There is now an iPhone app for IFTTT, allowing you to create new recipes for automatic actions and event logging. Rather than relying on a third party notification service you can now opt to use notifications to the IFTTT App.

IFTTT ((if this, then that: ifttt.com)) is one of my favorite web services — I use it to dump ADN ((app.net – http://app.net/)) and Facebook status messages I’ve written into a Google Drive document, send CERT advisories to my iPhone via Prowl, and one of my favorites: starred posts on ADN, pinboard ((Great bookmark service: pinboard.in)) bookmarks marked “to read” and saved articles in Feedly get saved to Evernote and Pocket.

Having said that, IFTTT is my current achilles heel and I am hoping that they find a way to make sure some reasonable continuity of business is in the cards through some sort of service model. I would pay for the service as it is, especially now that my hot selfies can be auto-posted to my tumblr.

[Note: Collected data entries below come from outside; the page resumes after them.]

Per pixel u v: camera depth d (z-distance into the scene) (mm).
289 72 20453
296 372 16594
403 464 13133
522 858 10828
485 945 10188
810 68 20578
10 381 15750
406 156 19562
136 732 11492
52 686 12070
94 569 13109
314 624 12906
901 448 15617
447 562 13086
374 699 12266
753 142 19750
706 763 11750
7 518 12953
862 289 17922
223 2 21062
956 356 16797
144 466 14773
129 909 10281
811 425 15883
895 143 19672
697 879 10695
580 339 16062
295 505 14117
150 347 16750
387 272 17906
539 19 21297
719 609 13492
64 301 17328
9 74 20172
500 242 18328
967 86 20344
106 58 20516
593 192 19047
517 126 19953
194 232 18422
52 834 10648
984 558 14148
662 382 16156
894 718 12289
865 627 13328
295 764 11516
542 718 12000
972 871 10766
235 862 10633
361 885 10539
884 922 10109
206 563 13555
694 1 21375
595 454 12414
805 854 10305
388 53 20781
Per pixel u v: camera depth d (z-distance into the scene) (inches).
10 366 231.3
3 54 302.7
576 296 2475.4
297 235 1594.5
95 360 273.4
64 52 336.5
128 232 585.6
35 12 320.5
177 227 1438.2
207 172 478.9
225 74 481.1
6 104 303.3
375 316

As with everything IFTTT, you’ll have to get creative to truly take advantage of the service’s three new channels: Photos, Reminders, and Contacts. For example, you could have IFTTT create a new Google Calendar event every time you add a contact, so you can keep track of when you meet people, or you could have IFTTT post every selfie you take to a Tumblr blog you’ve created. Yep, there’s an IFTTT trigger that activates only for photos taken using your phone’s front-facing camera. You can optionally receive push notifications when any of your recipes run their course.